━━ Provided records

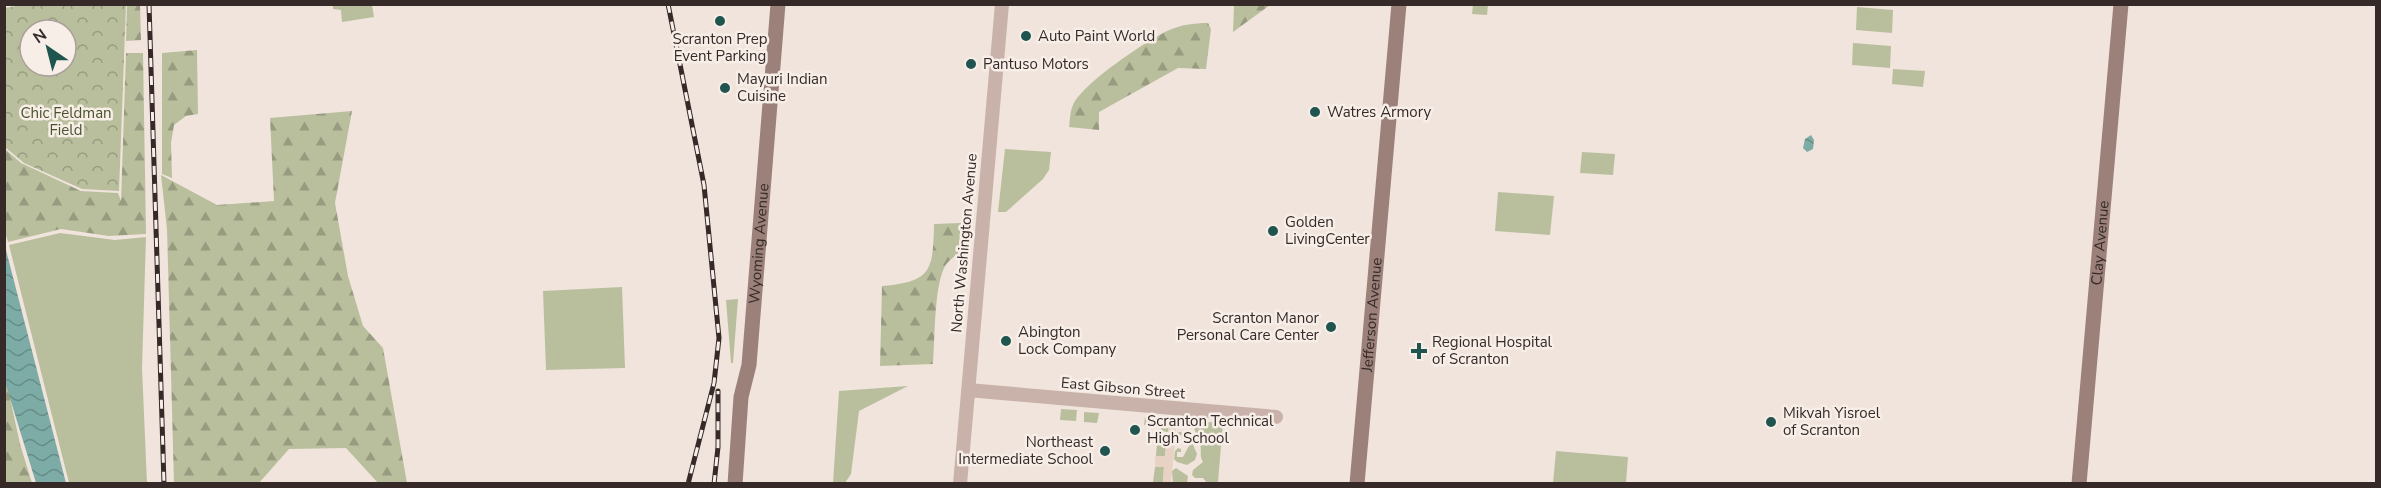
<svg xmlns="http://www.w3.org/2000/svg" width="2381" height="488" viewBox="0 0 2381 488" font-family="'Nunito Sans',sans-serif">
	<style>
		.green { fill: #b9bf9d }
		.forest { fill: url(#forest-firs) }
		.park { fill: url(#park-crowns); fill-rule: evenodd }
		.plaza { fill: #e8d2c4 }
		.water { fill: url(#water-waves) }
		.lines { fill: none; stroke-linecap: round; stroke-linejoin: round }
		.tertiary { stroke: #c8b2a9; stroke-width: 14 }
		.secondary { stroke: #9b817a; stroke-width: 15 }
		.rail-casing { stroke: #352a28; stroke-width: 5 }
		.rail { stroke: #f8eee8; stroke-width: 3; stroke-dasharray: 9; stroke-linecap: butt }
		.poi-dot { fill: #20544f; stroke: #f8eee8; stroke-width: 2 }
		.labels { text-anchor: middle; stroke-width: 5; stroke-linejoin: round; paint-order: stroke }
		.poi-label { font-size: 15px; fill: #352a28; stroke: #f8eee8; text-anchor: start }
		.park-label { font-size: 15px; fill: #4a522d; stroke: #f8eee8 }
		.street-label { font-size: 15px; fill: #352a28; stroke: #f8eee8 }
	</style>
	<defs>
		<pattern id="forest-firs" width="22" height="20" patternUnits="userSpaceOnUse" patternTransform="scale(1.5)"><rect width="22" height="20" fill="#b9bf9d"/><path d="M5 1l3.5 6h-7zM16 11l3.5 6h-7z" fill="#979b80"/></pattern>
		<pattern id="park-crowns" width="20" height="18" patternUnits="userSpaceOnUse" patternTransform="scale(1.5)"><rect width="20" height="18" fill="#b9bf9d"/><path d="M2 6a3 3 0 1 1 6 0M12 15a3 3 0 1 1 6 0" fill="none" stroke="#979b80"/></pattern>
		<pattern id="water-waves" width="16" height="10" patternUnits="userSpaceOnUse" patternTransform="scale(1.5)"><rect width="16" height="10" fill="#7daca6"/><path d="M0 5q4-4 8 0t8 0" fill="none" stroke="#678c87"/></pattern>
	</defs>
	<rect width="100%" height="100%" fill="#f0e4dc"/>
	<!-- green -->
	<path class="green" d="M333 5H372L374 17 342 22 341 10 333 9Z
		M1473 5H1488L1487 15 1472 14Z
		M1857 7 1893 10 1892 33 1856 30Z
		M1853 43 1891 46 1890 68 1852 65Z
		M1893 69 1925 71 1923 87 1892 84Z
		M1005 149 1051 152 1049 170 1043 179 1006 212H998Z
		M1582 152 1615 154 1613 175 1580 173Z
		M1498 192 1554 196 1550 235 1495 231Z
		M60 233 115 240 146 237 142 368 147 483H69L9 245Z
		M622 287 625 368 546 370 543 291Z
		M738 299 733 363H731L726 300Z
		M908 386 859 411 851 474 845 483H833L839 391Z
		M1061 409 1077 410 1076 421 1060 420Z
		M1084 412 1099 413 1097 423 1084 422Z
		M1145 417 1169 419 1168 432 1161 431V426L1144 425Z
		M1193 421 1223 423 1218 482 1231 483H1207L1203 478H1195L1192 475 1193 470 1203 462C1199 456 1202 451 1200 443 1198 435 1193 430 1193 421Z
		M1179 432 1188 433 1197 454 1195 460 1187 465 1177 462 1174 459 1175 451 1178 448 1181 449V452H1177V457H1183L1190 444 1184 436 1179 435 1178 444 1175 441 1176 435Z
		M1161 436H1167L1165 456H1156L1157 442H1160Z
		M1556 451 1628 457 1626 483H1553Z
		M1155 467H1164L1163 483 1153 482Z
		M1176 468 1188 476 1187 483H1173L1172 471Z"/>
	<!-- forest -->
	<path class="forest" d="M127 5H140L141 40 126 41Z
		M1234 5V4L1270 5 1233 32Z
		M1208 23 1211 29 1206 69 1178 68 1099 112V130L1069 127C1070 120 1070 111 1073 105 1083 83 1145 42 1167 31 1180 25 1194 23 1208 23Z
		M197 50 198 114 186 116 174 125 171 143 172 178 162 174V53Z
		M126 53H143L146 234 109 236 61 229 8 242 4 229 5 149 21 163 81 191 118 193 121 201Z
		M352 111 335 203 348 276 363 326 383 348 407 483H378L346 448 289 449 259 483H174L167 229 161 175 217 205 274 201 270 118Z
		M961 223 958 254C952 258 947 262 944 268 934 290 935 338 933 364L880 366 882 286C932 282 933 270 934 224Z
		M4 370 20 444 32 483H5Z"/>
	<!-- park -->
	<path class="park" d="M21 5H126L119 191 82 189 24 163 5 147V8ZM30 30H66V66H30Z"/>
	<!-- plaza -->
	<path class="plaza" d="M1170 419 1177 420 1171 483H1163L1164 467H1155V456H1165Z"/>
	<!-- water -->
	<path class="water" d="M1811 135 1814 140 1813 149 1807 152 1803 148 1805 139Z
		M4 247 6 250 66 483H36L5 382Z"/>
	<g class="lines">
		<!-- tertiary -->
		<path class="tertiary" d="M968 390 1276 417
			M960 484 1002 4"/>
		<!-- secondary -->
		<g class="secondary">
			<path id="s1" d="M735 484 741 397 749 365 778 4"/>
			<path id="s2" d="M1357 484 1399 4"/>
			<path id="s3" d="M2079 484 2121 4"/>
		</g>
		<!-- rail casing -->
		<g class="rail-casing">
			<path id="rail" d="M149 4 164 484
				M668 4 704 185 719 338 714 383 688 484
				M714 484 718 447V391"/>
		</g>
		<!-- rail -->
		<use href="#rail" class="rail"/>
	</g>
	<!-- markers -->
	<g class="poi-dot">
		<circle cx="720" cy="21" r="6"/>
		<circle cx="1026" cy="36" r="6"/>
		<circle cx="971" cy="64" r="6"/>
		<circle cx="725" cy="88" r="6"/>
		<circle cx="1315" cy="112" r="6"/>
		<circle cx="1273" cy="231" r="6"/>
		<circle cx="1331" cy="327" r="6"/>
		<circle cx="1006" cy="341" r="6"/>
		<path d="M1416 342h6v6h6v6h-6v6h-6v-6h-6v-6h6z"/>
		<circle cx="1771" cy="422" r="6"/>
		<circle cx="1135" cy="430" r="6"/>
		<circle cx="1105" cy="451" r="6"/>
	</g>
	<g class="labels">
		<!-- poi labels -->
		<g class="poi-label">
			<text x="1038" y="41">Auto Paint World</text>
			<text x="720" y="44" text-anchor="middle">Scranton Prep<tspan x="720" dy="17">Event Parking</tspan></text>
			<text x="983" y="69">Pantuso Motors</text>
			<text x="737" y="84">Mayuri Indian<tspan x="737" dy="17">Cuisine</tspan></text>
			<text x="1327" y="117">Watres Armory</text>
			<text x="1285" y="227">Golden<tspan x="1285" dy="17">LivingCenter</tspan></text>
			<text x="1319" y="323" text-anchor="end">Scranton Manor<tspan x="1319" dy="17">Personal Care Center</tspan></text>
			<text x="1018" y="337">Abington<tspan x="1018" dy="17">Lock Company</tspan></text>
			<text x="1432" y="347">Regional Hospital<tspan x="1432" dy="17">of Scranton</tspan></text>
			<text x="1783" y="418">Mikvah Yisroel<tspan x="1783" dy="17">of Scranton</tspan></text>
			<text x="1147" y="426">Scranton Technical<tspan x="1147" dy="17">High School</tspan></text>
			<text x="1093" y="447" text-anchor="end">Northeast<tspan x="1093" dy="17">Intermediate School</tspan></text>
		</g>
		<!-- park labels -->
		<g class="park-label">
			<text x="66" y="118">Chic Feldman<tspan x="66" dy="17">Field</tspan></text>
		</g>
		<!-- street labels -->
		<g class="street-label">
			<text transform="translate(964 243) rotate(-85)" y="5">North Washington Avenue</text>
			<text dy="5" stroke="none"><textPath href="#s1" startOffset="242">Wyoming Avenue</textPath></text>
			<text dy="5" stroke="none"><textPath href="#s3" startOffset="242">Clay Avenue</textPath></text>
			<text dy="5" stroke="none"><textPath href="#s2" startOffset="170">Jefferson Avenue</textPath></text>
			<text transform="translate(1123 388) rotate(5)" y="5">East Gibson Street</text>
		</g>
	</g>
	<!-- border -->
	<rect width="2381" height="488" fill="none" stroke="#352a28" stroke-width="12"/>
	<!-- north arrow -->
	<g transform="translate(48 48) rotate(325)"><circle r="28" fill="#f8eee8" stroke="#aaa09b" stroke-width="1.5"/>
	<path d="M0-4.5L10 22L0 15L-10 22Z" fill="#20544f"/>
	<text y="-9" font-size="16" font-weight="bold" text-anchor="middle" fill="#352a28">N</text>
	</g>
</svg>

━━━━

• _Problem_: Wherever "lines" occurs in the records above, copy the line it sits in.

• _Result for this exercise_:
		.lines { fill: none; stroke-linecap: round; stroke-linejoin: round }
	<g class="lines">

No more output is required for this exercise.